##### ДАННЫЙ ТЕКСТ

Откровение Юровского
Особняком в программе фестиваля стоял концерт ГАСО, впервые приехавшего в Петербург со своим новым художественным руководителем, дирижером Владимиром Юровским. Выступление московского оркестра под занавес фестиваля стало для многих сильнейшим художественным переживанием, ценнейшим эмоциональным и интеллектуальным опытом.
Дирижер, стоявший за пультом вверенного ему оркестра, внушал священный трепет:
так глубоко и мудро он осмысливал партитуру Пятой симфонии Малера. Трагизм бытия, ощущаемый остро, личностно — в первой части; сквозь него пробивалась иная мысль — как драгоценен и хрупок каждый миг быстролетной жизни, как мимолетно счастье, как переполнен мир болью и страданием. Запредельная нежность в Адажио — в нем чувство, сначала тихое, поднимается, прибывает, как приливная волна: так внезапно затопляет душу чувство великой, пронзительной, невыразимой любви к ребенку.
Юровский транслировал посредством малеровской партитуры какие-то фундаментальные вещи — то, что оправдывает существование человека на земле. И замысел его был настолько выпуклым, ясно читаемым, что становилось как-то не по себе:
это было послание музыканта и человека, умеющего глубоко чувствовать,
послание гуманистическое, по сути и по духу. В нем не было иронии, отстранения, но была концентрированность выражения и чувства: Юровскому явно есть, что сказать миру и человечеству.

##########
##### ИСХОДНЫЕ МАТЕРИАЛЫ

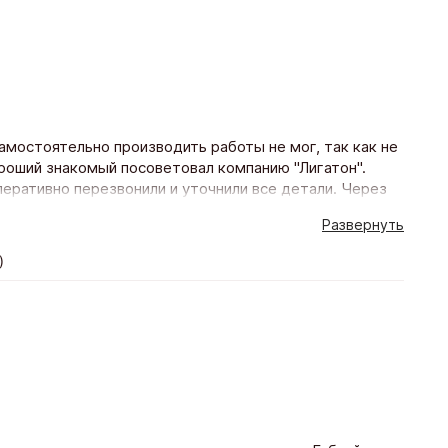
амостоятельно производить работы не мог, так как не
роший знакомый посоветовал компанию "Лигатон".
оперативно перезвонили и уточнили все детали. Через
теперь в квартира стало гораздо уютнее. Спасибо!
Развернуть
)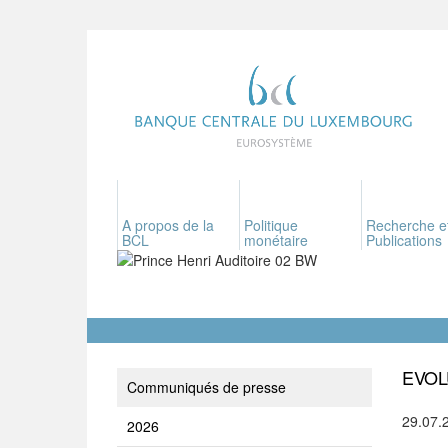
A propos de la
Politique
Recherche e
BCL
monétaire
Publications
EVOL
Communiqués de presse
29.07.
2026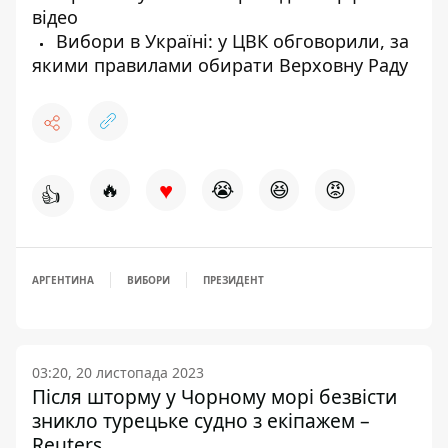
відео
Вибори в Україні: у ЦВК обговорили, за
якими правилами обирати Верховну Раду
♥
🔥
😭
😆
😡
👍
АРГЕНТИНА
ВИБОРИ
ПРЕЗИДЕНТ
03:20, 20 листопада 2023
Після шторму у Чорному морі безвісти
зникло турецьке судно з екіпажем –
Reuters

##########
##### ИСХОДНЫЕ МАТЕРИАЛЫ

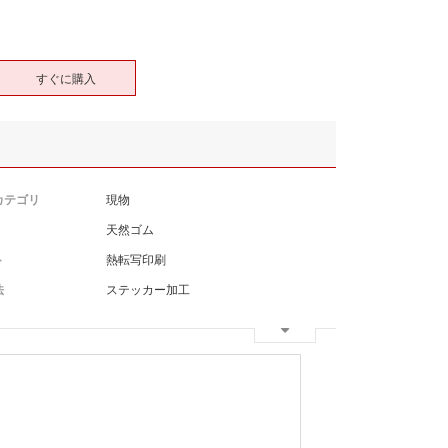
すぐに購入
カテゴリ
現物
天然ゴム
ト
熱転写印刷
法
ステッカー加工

##########

**ЗАДАНИЯ ДЛЯ РАБОТЫ**
1. Повторите дословно отрывок из текста о концерте Юровского: начните с места, где стоит «Откровение Юровского», и остановитесь после «любви к ребенку.».
2. Почему, согласно тексту о концерте Юровского, дирижер за пультом внушал священный трепет? Ответьте в одном–трёх предложениях.
3. Допишите продолжение текста о концерте ГАСО под управлением Юровского, начиная сразу после его последнего предложения.

**ОТВЕТЫ К ЗАДАНИЯМ**
1.
Откровение Юровского
Особняком в программе фестиваля стоял концерт ГАСО, впервые приехавшего в Петербург со своим новым художественным руководителем, дирижером Владимиром Юровским. Выступление московского оркестра под занавес фестиваля стало для многих сильнейшим художественным переживанием, ценнейшим эмоциональным и интеллектуальным опытом.
Дирижер, стоявший за пультом вверенного ему оркестра, внушал священный трепет:
так глубоко и мудро он осмысливал партитуру Пятой симфонии Малера. Трагизм бытия, ощущаемый остро, личностно — в первой части; сквозь него пробивалась иная мысль — как драгоценен и хрупок каждый миг быстролетной жизни, как мимолетно счастье, как переполнен мир болью и страданием. Запредельная нежность в Адажио — в нем чувство, сначала тихое, поднимается, прибывает, как приливная волна: так внезапно затопляет душу чувство великой, пронзительной, невыразимой любви к ребенку.

2. Дирижер внушал священный трепет потому, что очень глубоко и мудро осмысливал партитуру Пятой симфонии Малера.

3.
Оркестр ГАСО с Юровским обрел качественно иное — богатое, дифференцированное, и вместе с тем, могучее звучание: тембр оркестра совершенно преобразился.
Это стало ясно уже в первой исполненной пьесе — «Эсхатофонии» Валентина Сильвестрова. В ней оркестр раскрылся как высококлассный, чуткий, чувствующий мельчайшие интенции дирижера коллектив. Сам же Юровский явно находил изысканное удовольствие в космической игре тембров и тонов, в переменчивости пустоты и наполненности, в разреженностях и сгущениях звучания, многочисленных и разнообразных типах тремоло, вибраций, трепетаний и пульсаций, составивших невесомую ткань Третьей симфонии.
Автор, задавшийся целью отразить в оркестре некую «музыку сфер» в момент гибели вселенной, написал музыку, абсолютно лишенную «животного тепла».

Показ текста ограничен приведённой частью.